The Times They Are a Changin’ – Tribute to Bob Dylan

Come Senators, Congressmen, please heed the call. Don’t block at the doorway, don’t block up the hall. For he that gets hurt will be he who has stalled. For the times they are a changin’.  These words still ring true today. Back in the 1960’s, when Bob Dylan first wrote them and people like Peter, Paul and Mary made them an anthem for the times, they were all about the rights of the disenfranchised, especially African-Americans. This past month was the 50th anniversary of many sit-ins around the country. Yet, while we have made major changes, we still are contending with bigotry and a have/ have not world.

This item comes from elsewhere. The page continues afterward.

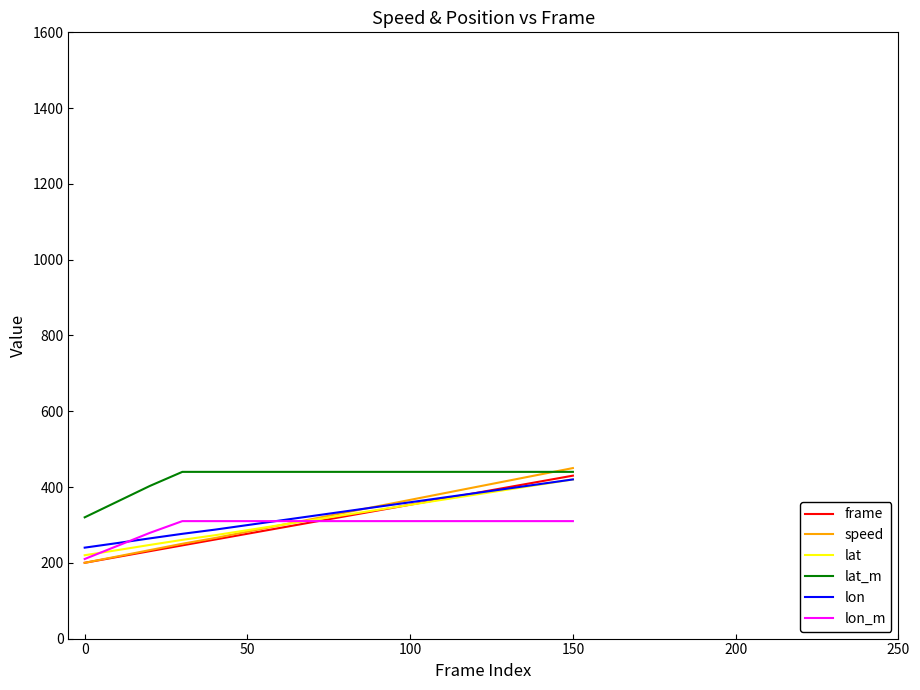

How many values in the speed series exceed 332?

8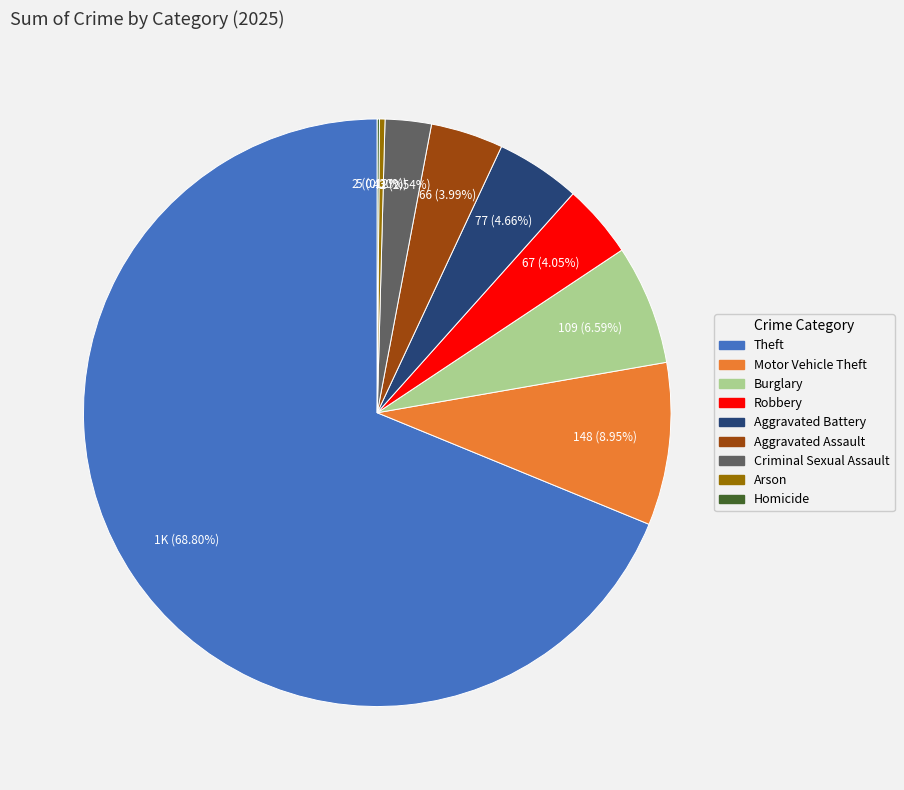

What is the ratio of the value at Aggravated Battery to the value at Theft?

0.1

Dylan is and was the loudest song writing voice. I think it is evidenced by so many who have sung his songs from all walks of life. Peter, Paul and Mary were on a long list who sang his songs. The greatest image I have of the trio is on the steps of the Lincoln Memorial along with Martin Luther King during his “I Have a Dream” speech singing Dylan’s most famous song “Blowin’ in the Wind.”

How many times must a man look up, before he can see the sky? Yes, an’ how many ears must one man have, before he can hear people cry? Yes, an’ how many deaths will it take until he knows, that too many people have died?
The answer, my friend, is blowin’ in the wind. The answer is blowin’ in the wind

Typing these words gives me goose bumps. Born Robert Allen Zimmerman on May 24, 1941, Dylan struck a chord with so many. Even Jimi Hendrix, arguably the greatest guitarist who ever lived, sang “All Along the Watchtower” perhaps my favorite Hendrix’ and cover of a Dylan song. Here is a small sample of lyrics between a joker and a thief:

Businessmen, they drink my wine. Plowmen dig my earth. None of them along the line, know what any of it is worth. No reason to get excited. The thief, he kindly spoke. There are many here among us, who feel that life is but a joke. But you and I, we’ve been through that. And this is not our fate. So let us not talk falsely  now. The hour is getting  late.

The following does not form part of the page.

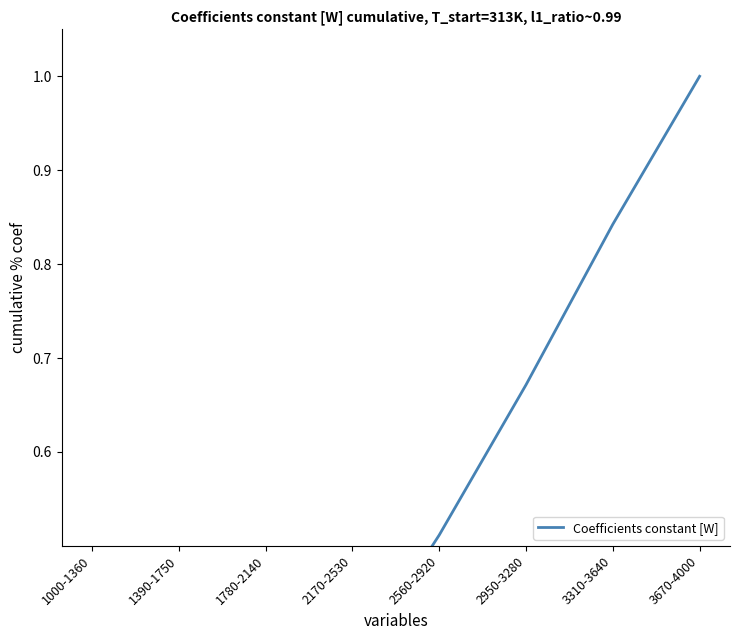

Reading right to left, extract all data points from this chart.

3670-4000=1.0	3310-3640=0.8	2950-3280=0.7	2560-2920=0.5	2170-2530=0.4	1780-2140=0.2	1390-1750=0.1	1000-1360=0.1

Perhaps my favorite Dylan song is more of a story about love, life and loss – “Tangled Up in Blue.” It may be one of his longer songs, but the story is so compelling, you listen intently all the way through. Plus, it has some of his best catch lines such as “along the avenues.”  Here is another sample:

And when finally the bottom fell out, I became withdrawn.The only thing I knew how to do, was to keep on keepin’ on like a bird that flew. Tangled up in blue.

Peter, Paul and Mary had another hit with this next Dylan song “Don’t Think Twice, it’s alright” about a lost love.

I ain’t sayin’ you treated me unkind. You could have done better, but I don’t mind. You just kinda wasted my precious time. But don’t think twice, it’s alright.

Dylan’s song list is seemingly endless. On one website, it had 700 songs and that is probably not all of them. Songs like “Tambourine Man” that The Byrds made famous with their twelve string guitar version. Other great songs include “It Ain’t Me Babe”, “Lay Lady Lay”, “Shelter from the Storm”, “Just Like a Woman”, “Knockin’ on Heaven’s Door”,  and “A Hard Rain’s Gonna Fall.” Drawing a line on the songs I wanted to highlight was quite difficult.

One classic I had to include is “You’ve Gotta a Lot of Nerve”, which has one of the greatest put down lines ever written:

I wish, for just one time, you could stand inside my shoes. Then you’d know what a drag it is to see you.

Since this could go on forever, let me close with a final favorite ‘Like a Rolling Stone.” It shows anyone can fall on hard times. And, people who do are just like everyone else.

You used to laugh about everybody that was hangin’ out. Now, you don’t talk so loud, now, you don’t seem so proud. About havin’ to be scrounging around for your next meal. How does it feel, how does it feel? To be without a home. With no direction home. Like a complete unknown. Just like a rolling stone?

I felt to end Dylan’s tribute with this song is appropriate for the times. With the down economy, there have been people who never dreamed they could become homeless who now are. Some of these folks noted they used to tell people to get a job. Now, they are in need. The times they are a changin’, but unless we help each other climb a ladder and maintain their dignity while doing so, we still have a ways to go. Unless we help give people opportunity and not kick them when they are down, the times seem the same. Maybe, we need some of the new talent to sings his anthems as many of his songs resonate today. Maybe he could a pen a few new ones.

We would truly be a lesser place without his music and especially his powerful lyrics. Bob Dylan influenced a world of musicians and listeners. Thanks Mr. Zimmerman for your contributions.